The following tree is based on the results recovered by Cidade et al. (2017), excluding the North American Orthogenysuchus and including the then newly named Mourasuchus pattersoni while also following the synonymy of M. nativus with M. arendsi. This analysis also recovers Globidentosuchus as one of the most basal caimanines at a similar level to Culebrasuchus and Gnatusuchus.

== Paleoenvironment ==
As the Proto-Amazonian lake system and the Pebas system began to dissipate with the onset of the transcontinental Amazon Drainage, Globidentosuchus inhabited the wetlands of the northern Urumaco Formation in Venezuela into the Late Miocene before eventually dying out by the Early Pliocene like much of the large crocodilian fauna of the Miocene wetlands. These wetlands provided favorable conditions to the native reptilian fauna, with several lineages of crocodilians reaching enormous sizes during the Mid to Late Miocene and also diversifying in ecology.
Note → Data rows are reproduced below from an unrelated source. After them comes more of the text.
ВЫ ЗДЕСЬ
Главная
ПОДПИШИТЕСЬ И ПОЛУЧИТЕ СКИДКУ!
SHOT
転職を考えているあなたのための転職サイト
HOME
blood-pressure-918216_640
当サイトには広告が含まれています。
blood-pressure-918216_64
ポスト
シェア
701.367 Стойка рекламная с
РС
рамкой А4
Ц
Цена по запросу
Some of the enormous crocodilians that coexisted with Globidentosuchus included the enormous caimain Purussaurus, the bizarre Mourasuchus and large-bodied gharials of the genus Gryposuchus, some species of which reaching lengths of over 10 meters. The largest turtle known, Stupendemys, with one specimen preserving a 2.86 meter long carapace, was also present in the region as an omnivore. Other durophagus caimanines inhabited the Urumaco, including the unusual Caiman brevirostris and extant C. latirostris. Besides the aforementioned reptiles, the waterways of Late Miocene South America were also inhabited by fish, including catfish such as Phractocephalus and Callichthyidae, characids such as Acregoliath rancii and the tambaqui (Colossoma macropomum), the South American lungfish (Lepidosiren paradoxa), trahiras (e.g. Paleohoplias assisbrasiliensis) and freshwater rays and sharks. Other turtles and tortoises found in the same deposits are Chelus columbiana (a fossil relative of the mata mata) and Chelonoidis. Further aquatic vertebrates included river dolphins and the large darter "Anhinga" fraileyi. Palynofloras found in the Urumaco Formation suggest a continuation of the Amazonian forest into northwestern Venezuela during the Miocene, while the Early Pliocene replaced these forests with xerophyte-dominated habitats after the collapse of the Urumaco delta and its environment, which ended the great crocodilian diversity that was present in Venezuela.